━━━━━ SEITENAUSZUG

Es ist eine Daueraufgabe. Und es ist eine Aufgabe, deren Wichtigkeit allen Verantwortlichen bewusst ist: Wohnraum in Freising. Vor allem bezahlbarer Wohnraum. Millionen Euro wurden bereits investiert, viele viele Millionen werden noch investiert werden, die Stadt und die Freisinger Wohnbau GmbH & Co. Immobilien KG, eine 100prozentige Tochter der Stadtwerke Freising, sind stets bestrebt, die Situation auf dem Wohnungsmarkt zu verbessern. Eine Bestandsanalyse und ein Blick in die Zukunft.

━━━━━━━━━━
━━━━━ BEREITGESTELLTES MATERIAL

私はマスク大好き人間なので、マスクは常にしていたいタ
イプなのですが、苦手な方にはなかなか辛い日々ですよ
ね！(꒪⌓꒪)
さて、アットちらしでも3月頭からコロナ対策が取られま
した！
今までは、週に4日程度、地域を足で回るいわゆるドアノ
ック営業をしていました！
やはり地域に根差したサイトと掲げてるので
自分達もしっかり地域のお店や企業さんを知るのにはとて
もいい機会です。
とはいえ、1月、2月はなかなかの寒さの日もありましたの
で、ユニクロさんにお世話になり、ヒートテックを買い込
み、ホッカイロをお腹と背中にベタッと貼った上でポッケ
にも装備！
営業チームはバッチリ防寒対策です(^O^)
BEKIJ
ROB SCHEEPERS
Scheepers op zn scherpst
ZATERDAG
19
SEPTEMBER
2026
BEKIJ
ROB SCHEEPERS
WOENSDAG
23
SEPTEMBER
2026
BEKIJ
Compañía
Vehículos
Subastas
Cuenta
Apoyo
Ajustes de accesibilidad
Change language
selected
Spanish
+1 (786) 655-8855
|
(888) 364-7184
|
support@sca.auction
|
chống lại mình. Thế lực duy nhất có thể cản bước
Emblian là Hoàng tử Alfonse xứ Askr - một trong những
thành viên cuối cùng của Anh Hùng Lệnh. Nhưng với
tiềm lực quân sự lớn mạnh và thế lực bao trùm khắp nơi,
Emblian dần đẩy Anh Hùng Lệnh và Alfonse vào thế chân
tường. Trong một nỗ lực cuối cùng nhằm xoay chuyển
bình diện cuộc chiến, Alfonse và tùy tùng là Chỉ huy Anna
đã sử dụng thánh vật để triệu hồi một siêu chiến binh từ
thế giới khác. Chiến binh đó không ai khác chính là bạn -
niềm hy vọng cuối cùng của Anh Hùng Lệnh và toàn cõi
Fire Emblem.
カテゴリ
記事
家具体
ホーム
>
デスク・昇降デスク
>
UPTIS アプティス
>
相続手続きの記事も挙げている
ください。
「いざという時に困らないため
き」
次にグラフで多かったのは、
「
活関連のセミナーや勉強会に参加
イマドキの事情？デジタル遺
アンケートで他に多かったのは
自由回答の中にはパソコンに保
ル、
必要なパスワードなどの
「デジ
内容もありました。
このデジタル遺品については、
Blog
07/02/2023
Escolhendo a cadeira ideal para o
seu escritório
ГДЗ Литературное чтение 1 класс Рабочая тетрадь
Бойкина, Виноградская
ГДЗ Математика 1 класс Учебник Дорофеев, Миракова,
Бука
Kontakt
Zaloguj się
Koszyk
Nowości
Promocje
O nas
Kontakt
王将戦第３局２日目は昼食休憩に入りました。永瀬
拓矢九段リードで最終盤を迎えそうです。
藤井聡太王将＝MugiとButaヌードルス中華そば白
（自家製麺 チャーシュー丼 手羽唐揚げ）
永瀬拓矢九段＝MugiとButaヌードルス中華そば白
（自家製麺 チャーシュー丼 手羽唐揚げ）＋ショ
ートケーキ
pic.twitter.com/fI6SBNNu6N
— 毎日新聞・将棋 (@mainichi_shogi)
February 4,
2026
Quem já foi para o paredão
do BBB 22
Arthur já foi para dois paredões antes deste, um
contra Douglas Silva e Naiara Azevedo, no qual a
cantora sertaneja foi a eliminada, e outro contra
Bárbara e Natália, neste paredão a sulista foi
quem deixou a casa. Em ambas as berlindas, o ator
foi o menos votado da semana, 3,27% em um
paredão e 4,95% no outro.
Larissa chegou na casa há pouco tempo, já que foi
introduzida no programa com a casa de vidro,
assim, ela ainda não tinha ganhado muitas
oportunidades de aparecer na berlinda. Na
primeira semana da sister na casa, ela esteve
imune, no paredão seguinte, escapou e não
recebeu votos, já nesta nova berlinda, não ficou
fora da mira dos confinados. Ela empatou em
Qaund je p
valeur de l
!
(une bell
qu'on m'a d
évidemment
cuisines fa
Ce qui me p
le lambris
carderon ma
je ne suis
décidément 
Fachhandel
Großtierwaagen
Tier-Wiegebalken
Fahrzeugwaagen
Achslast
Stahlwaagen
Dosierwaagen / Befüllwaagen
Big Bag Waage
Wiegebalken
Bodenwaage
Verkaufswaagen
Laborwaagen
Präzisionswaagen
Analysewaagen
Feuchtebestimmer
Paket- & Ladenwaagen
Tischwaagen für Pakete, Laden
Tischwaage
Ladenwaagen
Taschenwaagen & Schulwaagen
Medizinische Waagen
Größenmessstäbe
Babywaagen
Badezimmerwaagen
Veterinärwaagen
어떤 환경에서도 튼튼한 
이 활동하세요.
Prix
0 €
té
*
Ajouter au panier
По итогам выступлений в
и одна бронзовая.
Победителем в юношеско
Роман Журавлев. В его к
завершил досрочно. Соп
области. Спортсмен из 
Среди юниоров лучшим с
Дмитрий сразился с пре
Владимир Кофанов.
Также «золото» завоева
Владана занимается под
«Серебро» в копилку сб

━━━━━━━━━━

[GELESENES ANWENDEN]
1. Schreiben Sie die Zeilen der Liste von ihrem Anfang bis einschließlich der Zeile mit „Escolhendo a cadeira ideal para o“ unverändert ab.
2. Setzen Sie den Text über den Wohnraum in Freising im Anschluss an seinen letzten Satz fort.

[LÖSUNGEN ZU AUFGABEN]
1.
私はマスク大好き人間なので、マスクは常にしていたいタ
イプなのですが、苦手な方にはなかなか辛い日々ですよ
ね！(꒪⌓꒪)
さて、アットちらしでも3月頭からコロナ対策が取られま
した！
今までは、週に4日程度、地域を足で回るいわゆるドアノ
ック営業をしていました！
やはり地域に根差したサイトと掲げてるので
自分達もしっかり地域のお店や企業さんを知るのにはとて
もいい機会です。
とはいえ、1月、2月はなかなかの寒さの日もありましたの
で、ユニクロさんにお世話になり、ヒートテックを買い込
み、ホッカイロをお腹と背中にベタッと貼った上でポッケ
にも装備！
営業チームはバッチリ防寒対策です(^O^)
BEKIJ
ROB SCHEEPERS
Scheepers op zn scherpst
ZATERDAG
19
SEPTEMBER
2026
BEKIJ
ROB SCHEEPERS
WOENSDAG
23
SEPTEMBER
2026
BEKIJ
Compañía
Vehículos
Subastas
Cuenta
Apoyo
Ajustes de accesibilidad
Change language
selected
Spanish
+1 (786) 655-8855
|
(888) 364-7184
|
support@sca.auction
|
chống lại mình. Thế lực duy nhất có thể cản bước
Emblian là Hoàng tử Alfonse xứ Askr - một trong những
thành viên cuối cùng của Anh Hùng Lệnh. Nhưng với
tiềm lực quân sự lớn mạnh và thế lực bao trùm khắp nơi,
Emblian dần đẩy Anh Hùng Lệnh và Alfonse vào thế chân
tường. Trong một nỗ lực cuối cùng nhằm xoay chuyển
bình diện cuộc chiến, Alfonse và tùy tùng là Chỉ huy Anna
đã sử dụng thánh vật để triệu hồi một siêu chiến binh từ
thế giới khác. Chiến binh đó không ai khác chính là bạn -
niềm hy vọng cuối cùng của Anh Hùng Lệnh và toàn cõi
Fire Emblem.
カテゴリ
記事
家具体
ホーム
>
デスク・昇降デスク
>
UPTIS アプティス
>
相続手続きの記事も挙げている
ください。
「いざという時に困らないため
き」
次にグラフで多かったのは、
「
活関連のセミナーや勉強会に参加
イマドキの事情？デジタル遺
アンケートで他に多かったのは
自由回答の中にはパソコンに保
ル、
必要なパスワードなどの
「デジ
内容もありました。
このデジタル遺品については、
Blog
07/02/2023
Escolhendo a cadeira ideal para o

2.
1162 Sozialwohnungen gab es Ende 2020 in der Stadt Freising, davon befanden sich 162 gerade in der sogenannten „Entmietung“, wurden und werden also nicht mehr neu belegt, weil sie demnächst saniert oder abgerissen werden. Von den restlichen 1000 Wohnungen sind 235 frei finanziert, was bedeutet, dass die Bindungsfrist abgelaufen ist. Das ist der Stand der Dinge – und alle wissen, dass das zwar eine stattliche Anzahl an geförderten Wohnungen, aber in einer Boomregion wie Freising noch immer zu wenig ist.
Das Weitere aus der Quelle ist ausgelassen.